§ WHAT YOU WILL DO: Copy out the lines starting at the one containing "in °C, written" and ending at the one containing "Shown: **2** °C", both included, with no other lines.

§ ENTRIES PROVIDED:
^^^^^^^^^^^^^^^^
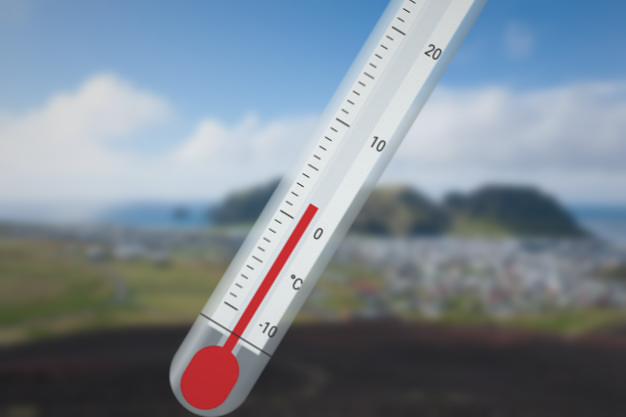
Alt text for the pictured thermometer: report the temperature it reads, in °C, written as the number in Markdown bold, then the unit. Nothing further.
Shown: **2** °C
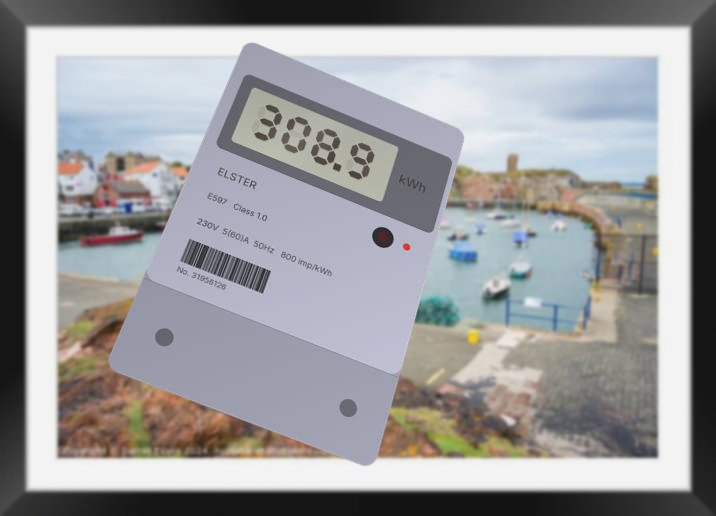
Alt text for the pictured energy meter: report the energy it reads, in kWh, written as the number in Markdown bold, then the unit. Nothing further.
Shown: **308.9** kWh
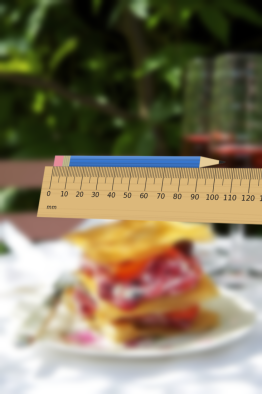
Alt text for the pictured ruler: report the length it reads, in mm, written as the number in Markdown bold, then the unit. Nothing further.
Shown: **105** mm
^^^^^^^^^^^^^^^^
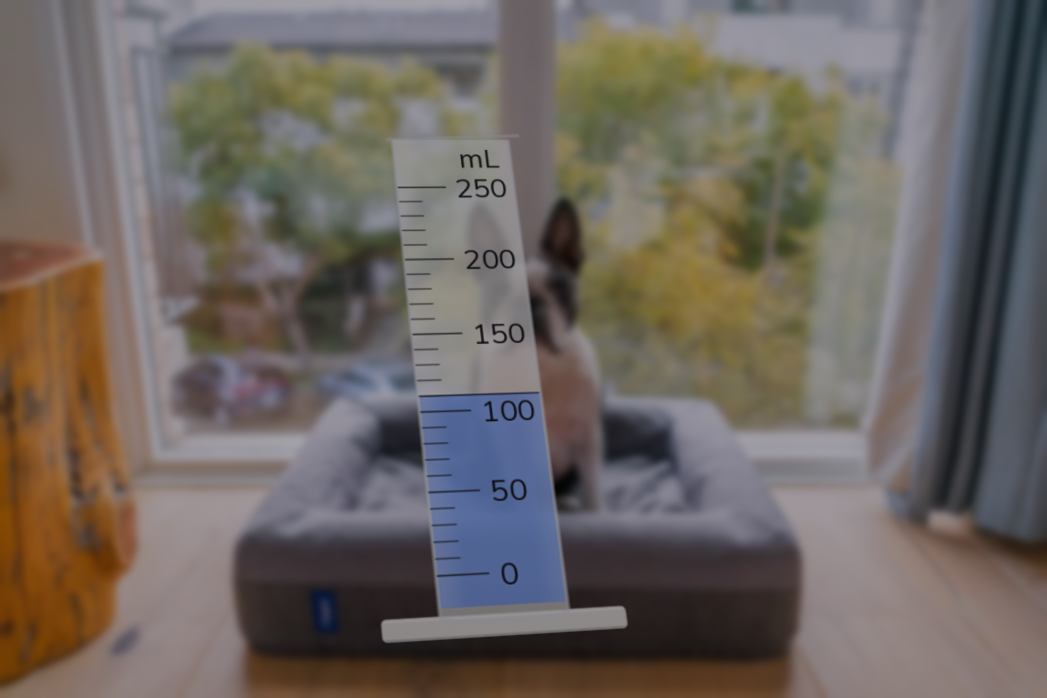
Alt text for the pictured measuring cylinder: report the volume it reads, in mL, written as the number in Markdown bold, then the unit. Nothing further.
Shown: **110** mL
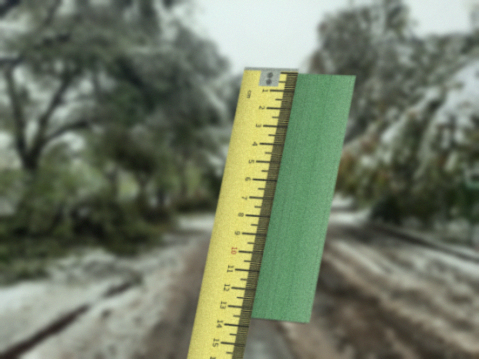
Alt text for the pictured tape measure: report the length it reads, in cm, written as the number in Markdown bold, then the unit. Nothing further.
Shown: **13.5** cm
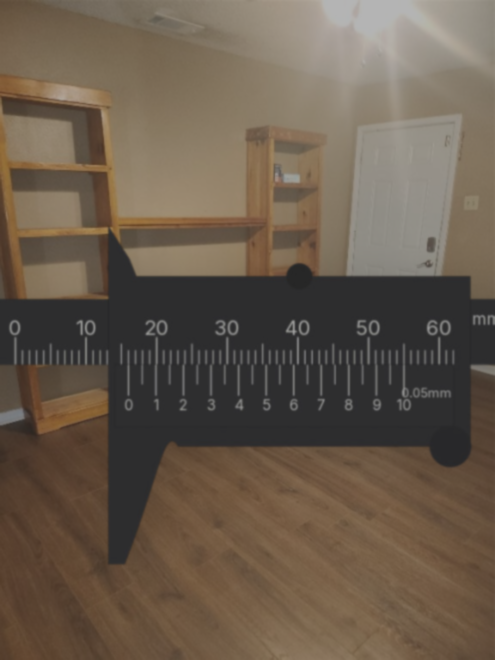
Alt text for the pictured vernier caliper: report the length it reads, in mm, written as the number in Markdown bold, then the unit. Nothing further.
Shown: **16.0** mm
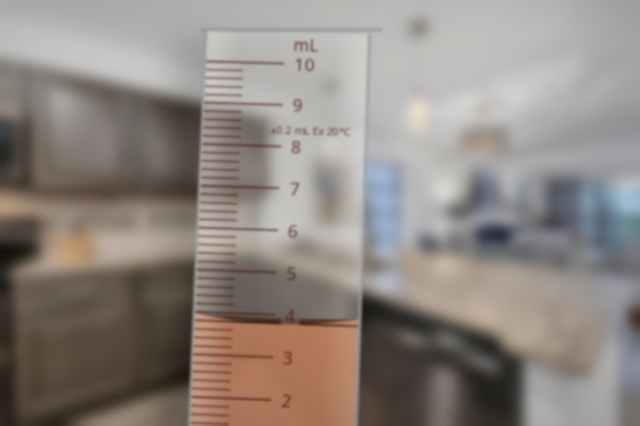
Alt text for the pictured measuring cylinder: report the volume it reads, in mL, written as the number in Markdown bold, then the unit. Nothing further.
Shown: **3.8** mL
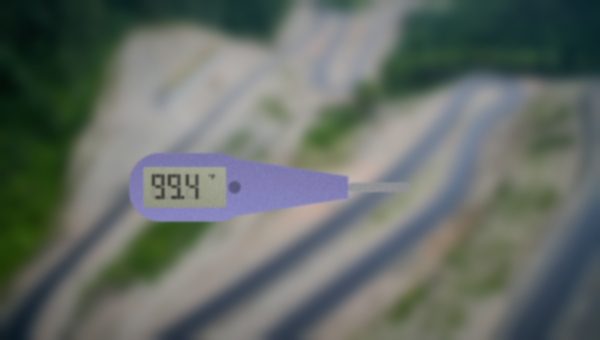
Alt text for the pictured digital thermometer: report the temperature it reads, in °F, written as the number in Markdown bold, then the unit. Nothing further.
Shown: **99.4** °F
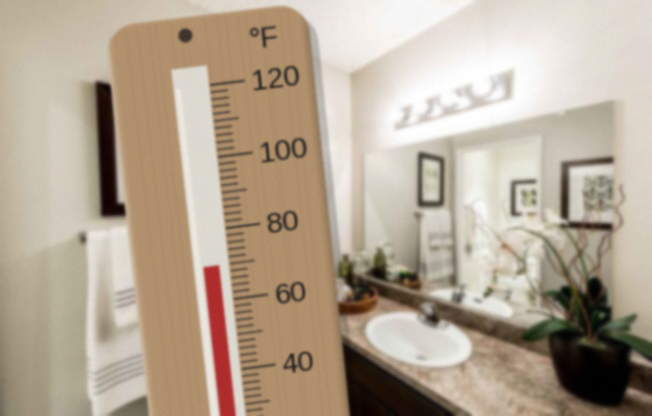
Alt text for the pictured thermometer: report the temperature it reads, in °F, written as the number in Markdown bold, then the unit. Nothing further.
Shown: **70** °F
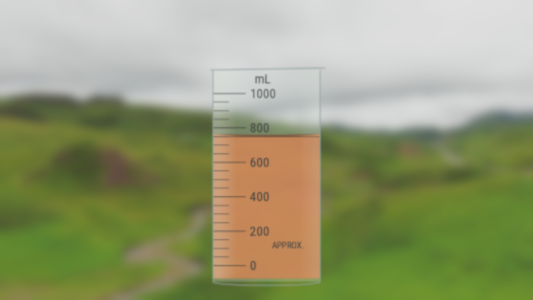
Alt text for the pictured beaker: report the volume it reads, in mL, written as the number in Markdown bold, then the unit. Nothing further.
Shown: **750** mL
^^^^^^^^^^^^^^^^
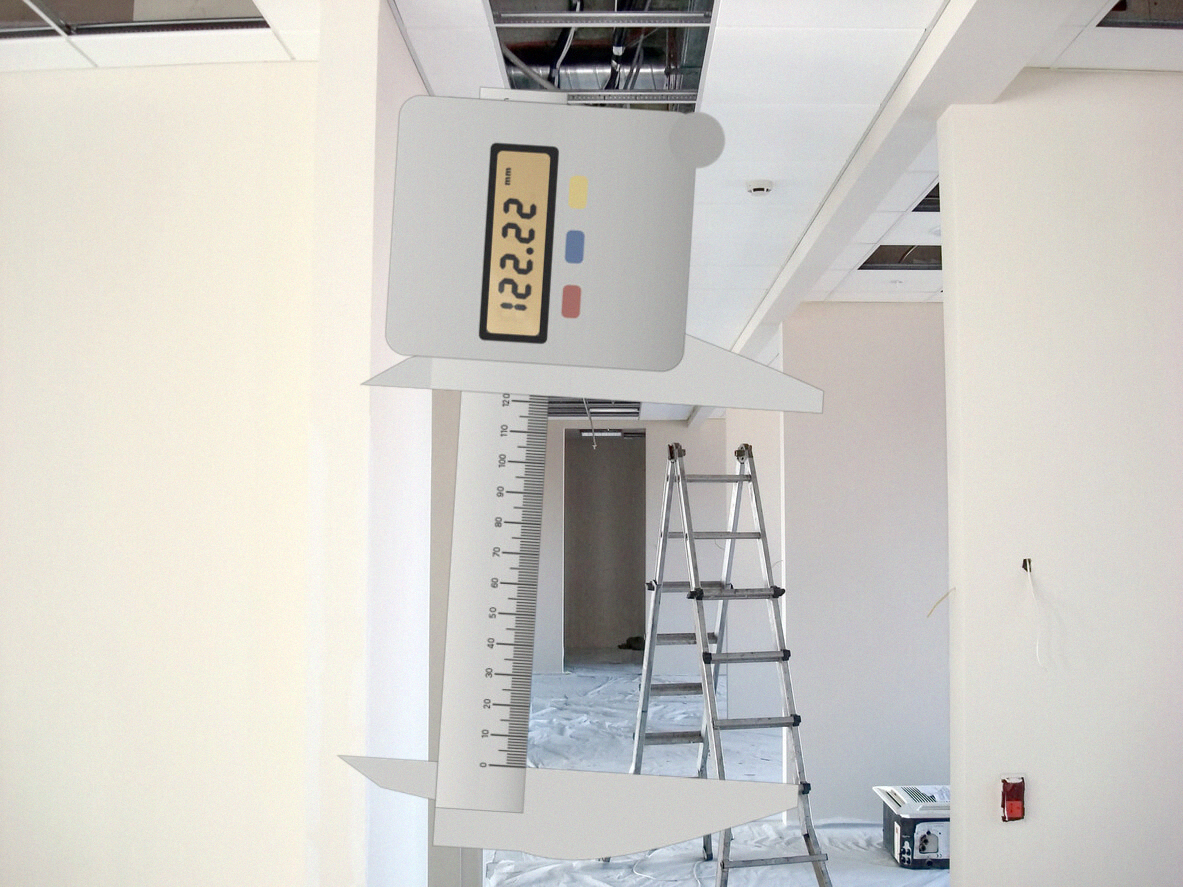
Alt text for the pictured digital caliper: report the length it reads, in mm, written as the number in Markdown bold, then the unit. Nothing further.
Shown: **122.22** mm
^^^^^^^^^^^^^^^^
§ PROBLEM SOLUTION:
Alt text for the pictured thermometer: report the temperature it reads, in °C, written as the number in Markdown bold, then the unit. Nothing further.
Shown: **2** °C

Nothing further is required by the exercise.